Very, very cool, and obviously an even better person than football player.
The Gopher special teams have been improved in the return game as they're currently third in the B1G in kick return yard average at 23.4 and sixth in punt return average of 10.3. They're also the only team in the conference to return a kick and punt for a touchdown this season, both of which were housed by junior Marcus Jones. His 26.3 yard average per return on kickoffs is fourth in the B1G, and his 13.8 yd avg on punt returns would rank second, but with only eight punt returns he doesn't have enough to yet qualify. Senior Derek Engel took over the punt return duties the past four games and has been very reliable fielding punts while Jones and Antonio Johnson (five returns for 143 yds- a 28.6 yd avg) continue to be a threat to score returning kicks.
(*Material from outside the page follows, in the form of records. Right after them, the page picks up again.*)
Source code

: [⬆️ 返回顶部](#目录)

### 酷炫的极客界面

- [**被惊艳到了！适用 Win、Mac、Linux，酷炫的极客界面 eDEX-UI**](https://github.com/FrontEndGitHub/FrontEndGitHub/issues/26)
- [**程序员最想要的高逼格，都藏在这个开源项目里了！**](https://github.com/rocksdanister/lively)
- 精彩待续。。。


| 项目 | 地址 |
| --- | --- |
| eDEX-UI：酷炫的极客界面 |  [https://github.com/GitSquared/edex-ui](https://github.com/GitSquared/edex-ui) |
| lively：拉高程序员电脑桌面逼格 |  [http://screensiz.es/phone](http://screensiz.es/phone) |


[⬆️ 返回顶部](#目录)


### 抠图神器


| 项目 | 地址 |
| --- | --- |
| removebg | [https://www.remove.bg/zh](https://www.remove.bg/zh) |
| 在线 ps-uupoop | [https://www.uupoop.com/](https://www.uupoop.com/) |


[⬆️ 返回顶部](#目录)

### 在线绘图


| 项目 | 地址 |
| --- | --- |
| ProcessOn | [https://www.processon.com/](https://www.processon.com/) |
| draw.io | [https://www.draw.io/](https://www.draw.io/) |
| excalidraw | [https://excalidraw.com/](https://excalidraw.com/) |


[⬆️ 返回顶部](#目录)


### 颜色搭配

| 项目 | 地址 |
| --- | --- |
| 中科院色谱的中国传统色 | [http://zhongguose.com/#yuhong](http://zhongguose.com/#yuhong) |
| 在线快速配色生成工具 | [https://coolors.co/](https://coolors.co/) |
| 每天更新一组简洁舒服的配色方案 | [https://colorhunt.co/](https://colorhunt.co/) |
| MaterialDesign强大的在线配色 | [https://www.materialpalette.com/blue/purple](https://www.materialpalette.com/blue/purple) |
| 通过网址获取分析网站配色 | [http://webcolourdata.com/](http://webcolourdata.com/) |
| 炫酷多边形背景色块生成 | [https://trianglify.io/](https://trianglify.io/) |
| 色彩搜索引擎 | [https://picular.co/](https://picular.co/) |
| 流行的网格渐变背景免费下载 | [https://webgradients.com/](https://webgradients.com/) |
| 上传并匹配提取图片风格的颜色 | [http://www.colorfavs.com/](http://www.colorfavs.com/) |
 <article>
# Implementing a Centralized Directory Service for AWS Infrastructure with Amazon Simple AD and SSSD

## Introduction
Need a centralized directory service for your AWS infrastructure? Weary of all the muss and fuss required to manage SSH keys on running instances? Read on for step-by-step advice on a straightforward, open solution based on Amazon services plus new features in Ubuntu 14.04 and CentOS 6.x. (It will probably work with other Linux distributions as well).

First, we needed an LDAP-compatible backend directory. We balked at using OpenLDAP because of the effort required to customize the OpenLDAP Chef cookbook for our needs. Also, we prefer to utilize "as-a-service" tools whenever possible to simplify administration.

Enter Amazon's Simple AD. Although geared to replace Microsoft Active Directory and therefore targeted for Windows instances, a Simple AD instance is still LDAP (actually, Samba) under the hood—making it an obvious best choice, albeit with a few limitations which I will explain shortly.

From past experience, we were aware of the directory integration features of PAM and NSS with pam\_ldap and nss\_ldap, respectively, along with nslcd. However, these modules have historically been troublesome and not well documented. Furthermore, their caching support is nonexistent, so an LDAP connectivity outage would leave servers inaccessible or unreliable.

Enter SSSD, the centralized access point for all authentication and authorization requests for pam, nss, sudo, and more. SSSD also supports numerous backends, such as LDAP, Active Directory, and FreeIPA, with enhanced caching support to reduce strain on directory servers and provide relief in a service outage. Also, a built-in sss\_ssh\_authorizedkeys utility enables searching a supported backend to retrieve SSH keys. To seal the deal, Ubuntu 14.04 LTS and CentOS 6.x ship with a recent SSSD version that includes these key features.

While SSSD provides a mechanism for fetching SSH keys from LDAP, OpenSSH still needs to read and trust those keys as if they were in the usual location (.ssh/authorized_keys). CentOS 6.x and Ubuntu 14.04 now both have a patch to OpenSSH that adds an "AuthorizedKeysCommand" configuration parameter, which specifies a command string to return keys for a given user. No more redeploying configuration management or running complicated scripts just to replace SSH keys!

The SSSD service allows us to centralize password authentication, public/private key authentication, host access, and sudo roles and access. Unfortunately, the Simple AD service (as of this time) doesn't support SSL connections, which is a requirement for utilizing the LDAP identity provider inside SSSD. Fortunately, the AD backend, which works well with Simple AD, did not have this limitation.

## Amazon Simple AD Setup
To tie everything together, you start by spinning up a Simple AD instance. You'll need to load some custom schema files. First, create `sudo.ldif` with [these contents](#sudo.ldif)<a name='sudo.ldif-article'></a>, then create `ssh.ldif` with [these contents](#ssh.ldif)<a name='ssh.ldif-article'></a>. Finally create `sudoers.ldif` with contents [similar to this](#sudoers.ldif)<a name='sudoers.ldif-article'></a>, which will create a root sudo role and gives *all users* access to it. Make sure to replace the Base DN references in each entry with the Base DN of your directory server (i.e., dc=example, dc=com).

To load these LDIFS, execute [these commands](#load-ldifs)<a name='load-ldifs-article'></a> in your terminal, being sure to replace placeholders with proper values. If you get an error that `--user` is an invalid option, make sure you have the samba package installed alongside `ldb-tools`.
We already mentioned how well the punt coverage group has done, and the kickoff coverage unit has been solid as well. It ranks sixth in the B1G with a net average of 40.2 yards
per return, up only slightly from last season's 5th ranking with 39.7. Hawthorne has been booming 'em off the tee as well, as his average kickoff distance of 62.5 yards is fourth longest in the conference.
The 2013 season has shown improvement on offense and defense, but today's let's recognize the big improvement we've seen on special teams. The coaches have been working hard to turn this into a strength instead of a weakness, and they've played a big part in Minnesota's four game conference winning streak, and will be an important factor in bringing back The Axe next Saturday.